We don't know exactly why the religious leaders were keeping track of the number of people being baptized by John and Jesus and their respective followers. We do know that it became a matter of debate and signaled Jesus' departure for Galilea to avoid the debate altogether.
Perhaps he did not want to give people the impression that he was in competition with John. Or, he wanted to avoid unnecessary attention at this early stage in the unfolding rescue plan.
Setting out for Galilea, Jesus takes the most direct but risky route through Samaria (Jews in Jesus' day wrongly considered Samaritans as impure - a sort of half-breed type of people who sullied the purity of the Jewish people back then. This injustice was a great source of tension.)
Jesus could have stayed in Judea and merged efforts with John. He could have stayed in Judea to embrace the prestige of success and influence, elevating himself over John. Instead, he quickly leaves the area in favor of having conversations with outcasts.
What happens next is a massive breach of social and religious protocol.
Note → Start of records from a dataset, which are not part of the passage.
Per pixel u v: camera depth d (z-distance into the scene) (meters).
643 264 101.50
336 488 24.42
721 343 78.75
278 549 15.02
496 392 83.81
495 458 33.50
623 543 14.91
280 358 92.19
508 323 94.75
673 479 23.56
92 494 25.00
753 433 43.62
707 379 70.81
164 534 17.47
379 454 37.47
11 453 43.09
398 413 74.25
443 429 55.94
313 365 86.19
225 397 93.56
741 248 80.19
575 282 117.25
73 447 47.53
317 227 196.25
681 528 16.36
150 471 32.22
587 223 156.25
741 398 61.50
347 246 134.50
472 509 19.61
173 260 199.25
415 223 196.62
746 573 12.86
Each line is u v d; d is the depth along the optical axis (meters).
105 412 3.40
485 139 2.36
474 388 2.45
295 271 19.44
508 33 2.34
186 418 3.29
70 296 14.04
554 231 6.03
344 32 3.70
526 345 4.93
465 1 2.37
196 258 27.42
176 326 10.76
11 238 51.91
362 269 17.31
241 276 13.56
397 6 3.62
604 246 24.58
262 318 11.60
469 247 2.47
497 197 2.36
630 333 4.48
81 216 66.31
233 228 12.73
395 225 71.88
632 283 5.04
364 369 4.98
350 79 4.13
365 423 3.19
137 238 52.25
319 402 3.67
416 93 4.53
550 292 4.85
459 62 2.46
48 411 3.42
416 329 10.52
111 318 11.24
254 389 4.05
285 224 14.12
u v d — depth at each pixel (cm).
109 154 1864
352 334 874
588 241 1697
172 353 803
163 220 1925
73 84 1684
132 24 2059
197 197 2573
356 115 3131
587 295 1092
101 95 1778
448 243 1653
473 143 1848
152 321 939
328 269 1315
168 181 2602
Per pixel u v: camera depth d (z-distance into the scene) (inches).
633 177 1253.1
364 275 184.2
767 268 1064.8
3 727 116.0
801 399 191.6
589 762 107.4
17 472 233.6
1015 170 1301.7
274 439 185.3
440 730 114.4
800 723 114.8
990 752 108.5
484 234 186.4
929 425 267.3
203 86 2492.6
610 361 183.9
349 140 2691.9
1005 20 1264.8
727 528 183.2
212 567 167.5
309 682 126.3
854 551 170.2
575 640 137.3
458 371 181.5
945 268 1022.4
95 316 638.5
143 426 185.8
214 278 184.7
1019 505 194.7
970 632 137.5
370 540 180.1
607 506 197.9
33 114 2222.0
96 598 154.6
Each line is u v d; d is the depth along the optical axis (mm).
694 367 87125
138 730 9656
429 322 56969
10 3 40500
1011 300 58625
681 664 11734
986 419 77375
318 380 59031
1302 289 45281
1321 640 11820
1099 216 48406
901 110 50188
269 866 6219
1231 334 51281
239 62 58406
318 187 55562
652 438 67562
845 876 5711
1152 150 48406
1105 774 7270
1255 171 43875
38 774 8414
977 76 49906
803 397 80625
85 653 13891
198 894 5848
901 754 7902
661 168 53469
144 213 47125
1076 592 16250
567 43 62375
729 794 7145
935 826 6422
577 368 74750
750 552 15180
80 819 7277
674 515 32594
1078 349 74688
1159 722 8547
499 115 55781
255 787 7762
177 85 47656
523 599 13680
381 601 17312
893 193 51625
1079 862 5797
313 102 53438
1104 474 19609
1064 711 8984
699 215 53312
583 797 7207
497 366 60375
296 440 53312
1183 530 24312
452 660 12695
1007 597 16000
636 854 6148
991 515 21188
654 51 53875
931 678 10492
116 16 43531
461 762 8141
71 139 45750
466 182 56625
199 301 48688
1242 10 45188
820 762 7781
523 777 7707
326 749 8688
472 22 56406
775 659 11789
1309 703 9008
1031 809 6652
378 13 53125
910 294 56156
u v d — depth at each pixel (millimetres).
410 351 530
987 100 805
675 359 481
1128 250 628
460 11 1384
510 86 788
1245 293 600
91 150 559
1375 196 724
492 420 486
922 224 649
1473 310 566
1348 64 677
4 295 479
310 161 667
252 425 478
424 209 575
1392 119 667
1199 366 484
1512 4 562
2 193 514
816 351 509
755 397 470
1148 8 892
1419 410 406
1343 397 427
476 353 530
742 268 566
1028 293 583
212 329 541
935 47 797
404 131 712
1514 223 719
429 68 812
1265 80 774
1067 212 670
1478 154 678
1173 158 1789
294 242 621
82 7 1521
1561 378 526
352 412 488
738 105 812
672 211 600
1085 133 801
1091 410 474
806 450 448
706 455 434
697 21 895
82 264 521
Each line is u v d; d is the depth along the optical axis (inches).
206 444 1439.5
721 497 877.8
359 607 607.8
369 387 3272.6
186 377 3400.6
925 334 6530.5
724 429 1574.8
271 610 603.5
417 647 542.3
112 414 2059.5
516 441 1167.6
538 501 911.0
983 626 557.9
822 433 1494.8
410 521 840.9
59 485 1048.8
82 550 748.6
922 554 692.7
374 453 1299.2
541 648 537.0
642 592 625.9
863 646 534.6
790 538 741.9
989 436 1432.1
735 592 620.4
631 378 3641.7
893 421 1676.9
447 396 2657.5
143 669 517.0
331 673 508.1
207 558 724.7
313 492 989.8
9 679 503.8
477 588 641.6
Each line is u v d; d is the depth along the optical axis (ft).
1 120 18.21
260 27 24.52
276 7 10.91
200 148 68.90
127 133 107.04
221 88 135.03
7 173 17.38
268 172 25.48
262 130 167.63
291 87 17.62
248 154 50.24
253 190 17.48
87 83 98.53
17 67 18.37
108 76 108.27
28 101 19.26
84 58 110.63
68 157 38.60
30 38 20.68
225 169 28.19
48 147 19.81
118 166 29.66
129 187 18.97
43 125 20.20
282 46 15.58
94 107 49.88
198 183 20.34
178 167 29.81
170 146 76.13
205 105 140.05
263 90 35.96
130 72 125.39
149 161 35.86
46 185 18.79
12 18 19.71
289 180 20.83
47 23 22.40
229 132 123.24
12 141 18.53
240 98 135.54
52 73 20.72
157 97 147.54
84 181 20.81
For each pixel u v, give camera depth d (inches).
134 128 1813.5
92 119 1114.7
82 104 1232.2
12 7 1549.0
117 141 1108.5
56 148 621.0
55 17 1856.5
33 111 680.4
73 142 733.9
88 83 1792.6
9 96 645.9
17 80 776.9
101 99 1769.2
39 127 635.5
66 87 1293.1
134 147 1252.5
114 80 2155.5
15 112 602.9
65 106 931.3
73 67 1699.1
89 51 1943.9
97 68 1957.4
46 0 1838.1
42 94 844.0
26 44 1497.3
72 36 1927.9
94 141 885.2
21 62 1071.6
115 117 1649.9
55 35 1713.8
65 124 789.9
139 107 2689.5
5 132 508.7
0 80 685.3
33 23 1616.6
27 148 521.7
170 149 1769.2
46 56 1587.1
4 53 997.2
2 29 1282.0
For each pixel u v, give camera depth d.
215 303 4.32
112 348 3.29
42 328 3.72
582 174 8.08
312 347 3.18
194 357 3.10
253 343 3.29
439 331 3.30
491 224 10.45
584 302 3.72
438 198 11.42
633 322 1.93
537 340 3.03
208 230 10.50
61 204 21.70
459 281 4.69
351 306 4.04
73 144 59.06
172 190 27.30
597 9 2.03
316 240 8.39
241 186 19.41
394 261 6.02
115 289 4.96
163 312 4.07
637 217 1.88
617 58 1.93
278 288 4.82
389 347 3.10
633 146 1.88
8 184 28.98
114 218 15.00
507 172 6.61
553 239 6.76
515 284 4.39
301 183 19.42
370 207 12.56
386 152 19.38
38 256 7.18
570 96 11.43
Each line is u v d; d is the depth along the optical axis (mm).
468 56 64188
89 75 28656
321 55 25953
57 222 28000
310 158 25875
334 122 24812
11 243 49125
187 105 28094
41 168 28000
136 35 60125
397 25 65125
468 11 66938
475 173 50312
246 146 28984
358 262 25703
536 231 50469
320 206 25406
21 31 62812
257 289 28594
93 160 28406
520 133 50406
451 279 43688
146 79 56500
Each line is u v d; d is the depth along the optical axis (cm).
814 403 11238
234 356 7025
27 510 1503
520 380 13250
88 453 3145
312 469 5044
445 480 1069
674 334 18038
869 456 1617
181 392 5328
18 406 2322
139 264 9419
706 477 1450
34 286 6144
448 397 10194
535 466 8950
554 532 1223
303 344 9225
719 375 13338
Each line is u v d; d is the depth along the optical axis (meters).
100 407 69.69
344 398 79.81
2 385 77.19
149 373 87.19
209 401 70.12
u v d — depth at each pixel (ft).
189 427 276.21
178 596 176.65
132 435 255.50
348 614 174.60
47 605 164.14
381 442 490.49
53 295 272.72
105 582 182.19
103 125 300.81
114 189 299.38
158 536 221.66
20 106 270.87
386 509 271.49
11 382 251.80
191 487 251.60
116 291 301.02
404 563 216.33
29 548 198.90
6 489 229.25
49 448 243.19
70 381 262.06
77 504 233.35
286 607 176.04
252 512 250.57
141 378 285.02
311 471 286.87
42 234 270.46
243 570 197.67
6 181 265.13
“Now he had to go through Samaria. So he came to a town in Samaria called Sychar, near the plot of ground Jacob had given to his son Joseph. Jacob’s well was there, and Jesus, tired as he was from the journey, sat down by the well. It was about noon. When a Samaritan woman came to draw water, Jesus said to her, “Will you give me a drink?” (NIV, Jn 4:4–7).
After walking approximately a day and a half, Jesus was tired and thirsty from the walk. With the disciples in town buying food, Jesus arrives at noon to meet a lone Samaritan woman, drawing water for herself during the hottest part of the day.
In a shocking display of Jesus putting people over protocol, he asks the woman for a drink. The ensuing conversation quickly moves from casual to spiritual with Jesus revealing himself verbally as the Messiah for-the-very-first-time. This is the pattern of Jesus - elevating outcasts.
The woman said, “I know that Messiah” (called Christ) “is coming. When he comes, he will explain everything to us.” Then Jesus declared, “I, the one speaking to you—I am he.” (NIV, Jn 4:25–26).
Instead of a formal announcement among the religious elites, Jesus chooses an informal conversation with a castaway. As a Samaritan she was alienated from her Jewish neighbors, as a woman she was simply viewed as less than, as a woman with five husbands and a plus one she was rejected by her own townspeople.
As a result of her encounter with Jesus, the woman is changed and tells her story to everyone who will listen with many people following Jesus in large part because of her transformation story.
Then, leaving her water jar, the woman went back to the town and said to the people, “Come, see a man who told me everything I ever did. Could this be the Messiah?” They came out of the town and made their way toward him...Many of the Samaritans from that town believed in him because of the woman’s testimony, “He told me everything I ever did.” So when the Samaritans came to him, they urged him to stay with them, and he stayed two days. And because of his words many more became believers. (NIV, Jn 4:28–30, 39-41).
When we elevate people over politics and protocol, we can inspire results that politics and protocol cannot. By staying focused on his mission, we learn from Jesus that in God's Kingdom value is determined by Christ not our class or past.
The impulse to have the last word in arguments and to settle every cultural controversy dilutes the way Jesus patterned for us and keeps us from initiating conversations with people in our actual sphere of influence. Conversations that lead to transformation.
If you want to effect change on your street or city, start a conversation with someone who is lonely, vulnerable, and not like you. They will be amazed that you did.